Synthea is an open-source synthetic patient generator that models the medical history of synthetic patients. The resulting data are free from cost and privacy- and security restrictions and have the potential to support a variety of academia, research, industry, and government initiatives. Synthea can use publicly available health statistics and other research sources. Because the software uses publicly available statistical data to generate synthetic data sets, the barriers to resource availability and privacy concerns are lower than for other synthetic data generation technologies that rely on manipulating actual patient data. The software includes a temporal model that covers a patient’s entire lifetime instead of focusing on one health problem or disease recorded at any singular point in time. Similar to other synthetic data sets, the synthetic data generated by Synthea must be validated to ensure they are clinically relevant and realistic.

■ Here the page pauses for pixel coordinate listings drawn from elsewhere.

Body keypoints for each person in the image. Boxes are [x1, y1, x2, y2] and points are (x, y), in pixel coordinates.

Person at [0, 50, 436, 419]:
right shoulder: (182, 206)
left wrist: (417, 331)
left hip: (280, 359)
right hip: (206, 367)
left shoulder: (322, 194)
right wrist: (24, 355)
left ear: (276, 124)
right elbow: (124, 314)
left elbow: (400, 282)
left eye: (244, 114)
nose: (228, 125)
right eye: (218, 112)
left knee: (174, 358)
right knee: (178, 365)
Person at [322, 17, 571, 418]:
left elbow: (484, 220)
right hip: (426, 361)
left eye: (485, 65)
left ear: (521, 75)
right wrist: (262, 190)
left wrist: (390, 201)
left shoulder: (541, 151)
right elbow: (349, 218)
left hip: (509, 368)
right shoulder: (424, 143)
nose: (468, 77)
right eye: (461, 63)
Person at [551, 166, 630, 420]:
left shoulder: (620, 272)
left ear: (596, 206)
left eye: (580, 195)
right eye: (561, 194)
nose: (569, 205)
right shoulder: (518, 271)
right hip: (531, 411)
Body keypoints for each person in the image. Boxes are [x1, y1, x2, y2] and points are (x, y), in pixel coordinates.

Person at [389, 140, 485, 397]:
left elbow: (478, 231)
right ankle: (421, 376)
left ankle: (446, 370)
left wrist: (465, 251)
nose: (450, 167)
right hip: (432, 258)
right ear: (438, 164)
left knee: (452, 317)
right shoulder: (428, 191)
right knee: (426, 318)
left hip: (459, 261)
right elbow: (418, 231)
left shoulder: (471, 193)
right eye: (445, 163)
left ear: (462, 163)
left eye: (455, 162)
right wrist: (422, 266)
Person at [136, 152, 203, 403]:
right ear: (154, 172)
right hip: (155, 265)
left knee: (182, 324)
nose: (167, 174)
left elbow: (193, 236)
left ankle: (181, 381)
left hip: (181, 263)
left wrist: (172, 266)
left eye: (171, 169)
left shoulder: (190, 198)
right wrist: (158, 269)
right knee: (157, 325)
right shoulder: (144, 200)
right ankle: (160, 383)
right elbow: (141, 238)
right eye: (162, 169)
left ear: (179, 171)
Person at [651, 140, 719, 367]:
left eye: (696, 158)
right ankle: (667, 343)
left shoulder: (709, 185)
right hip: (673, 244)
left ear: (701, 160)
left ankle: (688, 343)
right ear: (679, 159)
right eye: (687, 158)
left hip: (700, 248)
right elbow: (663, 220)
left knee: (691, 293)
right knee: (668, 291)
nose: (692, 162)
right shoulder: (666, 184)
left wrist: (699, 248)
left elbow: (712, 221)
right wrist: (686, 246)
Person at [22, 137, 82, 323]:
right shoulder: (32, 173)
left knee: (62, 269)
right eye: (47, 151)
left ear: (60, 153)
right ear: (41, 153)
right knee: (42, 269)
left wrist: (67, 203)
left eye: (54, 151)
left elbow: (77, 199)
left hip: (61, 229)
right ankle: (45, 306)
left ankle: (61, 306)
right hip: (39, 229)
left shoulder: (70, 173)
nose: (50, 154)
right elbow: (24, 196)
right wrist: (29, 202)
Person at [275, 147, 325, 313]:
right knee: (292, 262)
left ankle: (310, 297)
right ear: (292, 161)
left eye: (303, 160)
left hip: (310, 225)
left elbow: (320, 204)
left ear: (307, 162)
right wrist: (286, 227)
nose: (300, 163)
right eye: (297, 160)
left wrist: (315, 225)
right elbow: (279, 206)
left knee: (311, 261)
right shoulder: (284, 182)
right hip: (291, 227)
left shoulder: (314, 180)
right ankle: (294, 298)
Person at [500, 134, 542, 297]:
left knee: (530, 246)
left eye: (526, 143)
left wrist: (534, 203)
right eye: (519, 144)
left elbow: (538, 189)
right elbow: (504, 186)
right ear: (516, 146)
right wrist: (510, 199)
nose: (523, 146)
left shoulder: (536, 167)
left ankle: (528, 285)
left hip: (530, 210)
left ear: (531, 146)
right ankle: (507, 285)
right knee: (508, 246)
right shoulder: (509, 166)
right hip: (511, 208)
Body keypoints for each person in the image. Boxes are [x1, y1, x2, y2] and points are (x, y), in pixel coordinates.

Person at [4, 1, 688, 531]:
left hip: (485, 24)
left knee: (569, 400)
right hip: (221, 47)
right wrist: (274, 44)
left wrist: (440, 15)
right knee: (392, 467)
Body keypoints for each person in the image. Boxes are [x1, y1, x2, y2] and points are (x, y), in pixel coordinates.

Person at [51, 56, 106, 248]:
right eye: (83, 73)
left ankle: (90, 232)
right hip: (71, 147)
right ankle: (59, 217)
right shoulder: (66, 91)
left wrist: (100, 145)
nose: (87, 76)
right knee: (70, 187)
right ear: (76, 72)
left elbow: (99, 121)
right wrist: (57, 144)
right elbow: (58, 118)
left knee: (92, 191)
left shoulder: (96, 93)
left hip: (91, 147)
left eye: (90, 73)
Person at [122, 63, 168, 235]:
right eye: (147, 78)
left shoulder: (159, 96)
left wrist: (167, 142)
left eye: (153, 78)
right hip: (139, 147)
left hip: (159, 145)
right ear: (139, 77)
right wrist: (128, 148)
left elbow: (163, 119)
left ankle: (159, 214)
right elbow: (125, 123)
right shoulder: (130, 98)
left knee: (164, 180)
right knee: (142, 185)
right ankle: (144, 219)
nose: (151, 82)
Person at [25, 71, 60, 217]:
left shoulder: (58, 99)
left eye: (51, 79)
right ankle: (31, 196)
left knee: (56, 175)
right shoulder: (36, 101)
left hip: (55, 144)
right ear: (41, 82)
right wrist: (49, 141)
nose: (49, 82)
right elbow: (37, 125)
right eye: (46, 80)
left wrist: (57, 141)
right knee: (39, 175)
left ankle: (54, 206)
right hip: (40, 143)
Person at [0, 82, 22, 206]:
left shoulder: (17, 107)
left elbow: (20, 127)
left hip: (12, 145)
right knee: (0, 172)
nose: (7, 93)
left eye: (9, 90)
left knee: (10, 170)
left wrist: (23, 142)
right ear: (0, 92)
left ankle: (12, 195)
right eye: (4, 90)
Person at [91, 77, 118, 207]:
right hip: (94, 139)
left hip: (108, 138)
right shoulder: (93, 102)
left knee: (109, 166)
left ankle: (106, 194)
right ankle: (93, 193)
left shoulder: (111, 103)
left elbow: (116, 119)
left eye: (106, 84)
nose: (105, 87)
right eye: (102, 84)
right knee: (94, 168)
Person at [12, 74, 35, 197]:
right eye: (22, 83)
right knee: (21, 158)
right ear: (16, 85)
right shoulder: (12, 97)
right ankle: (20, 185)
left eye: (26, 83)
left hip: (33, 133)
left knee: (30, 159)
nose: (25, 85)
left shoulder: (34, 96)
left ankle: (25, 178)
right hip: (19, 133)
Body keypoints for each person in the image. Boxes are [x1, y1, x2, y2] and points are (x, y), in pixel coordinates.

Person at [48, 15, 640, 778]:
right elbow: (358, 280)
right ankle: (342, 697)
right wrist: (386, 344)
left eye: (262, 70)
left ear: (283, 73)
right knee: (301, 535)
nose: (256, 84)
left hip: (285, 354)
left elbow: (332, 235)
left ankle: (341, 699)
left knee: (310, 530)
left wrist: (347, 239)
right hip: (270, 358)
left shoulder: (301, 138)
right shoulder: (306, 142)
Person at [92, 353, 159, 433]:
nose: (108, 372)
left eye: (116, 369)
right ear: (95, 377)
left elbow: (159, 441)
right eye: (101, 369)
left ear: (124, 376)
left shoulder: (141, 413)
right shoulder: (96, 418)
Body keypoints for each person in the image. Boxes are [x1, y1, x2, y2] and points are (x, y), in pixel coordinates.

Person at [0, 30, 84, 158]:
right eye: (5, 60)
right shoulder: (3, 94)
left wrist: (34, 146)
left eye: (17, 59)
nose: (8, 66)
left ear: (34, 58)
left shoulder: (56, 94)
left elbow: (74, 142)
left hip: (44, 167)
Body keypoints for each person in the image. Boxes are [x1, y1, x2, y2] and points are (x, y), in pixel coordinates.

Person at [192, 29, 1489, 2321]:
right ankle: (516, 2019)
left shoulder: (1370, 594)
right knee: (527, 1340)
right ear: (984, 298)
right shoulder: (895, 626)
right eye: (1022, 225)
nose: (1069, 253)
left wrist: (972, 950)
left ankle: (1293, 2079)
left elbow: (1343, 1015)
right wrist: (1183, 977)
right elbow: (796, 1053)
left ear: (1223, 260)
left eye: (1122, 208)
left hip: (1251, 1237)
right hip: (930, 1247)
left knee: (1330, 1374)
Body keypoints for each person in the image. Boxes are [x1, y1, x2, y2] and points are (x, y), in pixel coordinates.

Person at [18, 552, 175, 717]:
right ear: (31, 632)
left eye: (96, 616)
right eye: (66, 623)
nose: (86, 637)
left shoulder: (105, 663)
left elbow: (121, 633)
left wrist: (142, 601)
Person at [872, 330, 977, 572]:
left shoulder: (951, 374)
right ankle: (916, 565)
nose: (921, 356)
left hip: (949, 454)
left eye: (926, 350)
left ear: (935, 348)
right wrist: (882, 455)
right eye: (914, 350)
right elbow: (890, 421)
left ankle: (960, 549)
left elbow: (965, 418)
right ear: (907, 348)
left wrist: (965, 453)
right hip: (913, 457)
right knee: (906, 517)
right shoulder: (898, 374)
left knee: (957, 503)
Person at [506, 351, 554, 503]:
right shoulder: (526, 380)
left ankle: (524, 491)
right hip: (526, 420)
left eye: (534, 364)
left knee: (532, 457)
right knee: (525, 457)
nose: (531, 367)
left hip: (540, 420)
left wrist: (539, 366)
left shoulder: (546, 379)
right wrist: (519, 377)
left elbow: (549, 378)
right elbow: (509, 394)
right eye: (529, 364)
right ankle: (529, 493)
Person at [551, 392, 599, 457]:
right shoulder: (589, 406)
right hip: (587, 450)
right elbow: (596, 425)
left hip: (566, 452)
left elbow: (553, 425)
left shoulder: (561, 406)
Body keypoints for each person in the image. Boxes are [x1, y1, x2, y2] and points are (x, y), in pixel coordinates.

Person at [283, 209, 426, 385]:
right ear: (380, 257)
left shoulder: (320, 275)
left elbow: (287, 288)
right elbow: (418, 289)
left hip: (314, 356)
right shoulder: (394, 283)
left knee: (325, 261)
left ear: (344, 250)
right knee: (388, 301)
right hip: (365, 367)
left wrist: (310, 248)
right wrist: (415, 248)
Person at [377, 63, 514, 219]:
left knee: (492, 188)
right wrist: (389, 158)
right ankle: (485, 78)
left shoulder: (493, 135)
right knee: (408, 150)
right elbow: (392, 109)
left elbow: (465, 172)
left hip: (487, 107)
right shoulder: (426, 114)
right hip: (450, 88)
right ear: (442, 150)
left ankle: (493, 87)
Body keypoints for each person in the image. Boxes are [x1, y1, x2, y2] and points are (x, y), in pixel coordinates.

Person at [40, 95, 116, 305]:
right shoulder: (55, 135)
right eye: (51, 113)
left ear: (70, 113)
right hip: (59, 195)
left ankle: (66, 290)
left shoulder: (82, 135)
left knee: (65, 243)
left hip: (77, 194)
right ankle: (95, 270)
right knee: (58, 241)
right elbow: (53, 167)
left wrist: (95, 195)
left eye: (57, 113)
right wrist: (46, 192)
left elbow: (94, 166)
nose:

The Challenge seeks a wide array of innovators, researchers, and technology developers to create and test innovative and novel solutions that will further cultivate the capabilities of Synthea and the synthetic data it generates.
The Challenge will be conducted in two (2) phases:
- Phase I – Proposal for Innovative Models: Participants will submit a written proposal describing their proposed solution, including methodology and intended outcomes. Selected Phase I proposals will proceed to Phase II. There is no limit to the number of qualified proposals that may be selected to move to Phase II; however, a minimum of four (4) qualified proposals are required for the Challenge to proceed to Phase II.
- Phase II – Prototype/Solution Development: Phase I proposals that are selected to proceed to Phase II will develop their prototype/solution at this stage.
Participants will propose a solution in one of two (2) Challenge categories.
- Category I – Enhancements to Synthea: Solutions in this category include, but are not limited to, development and/or enhancement of Synthea modules and development of solutions that enhance or address limitations of Synthea.
- Category II – Novel Uses of Synthea Generated Synthetic Data: Solutions in this category include, but are not limited to, novel uses of Synthea generated data for research and technology development.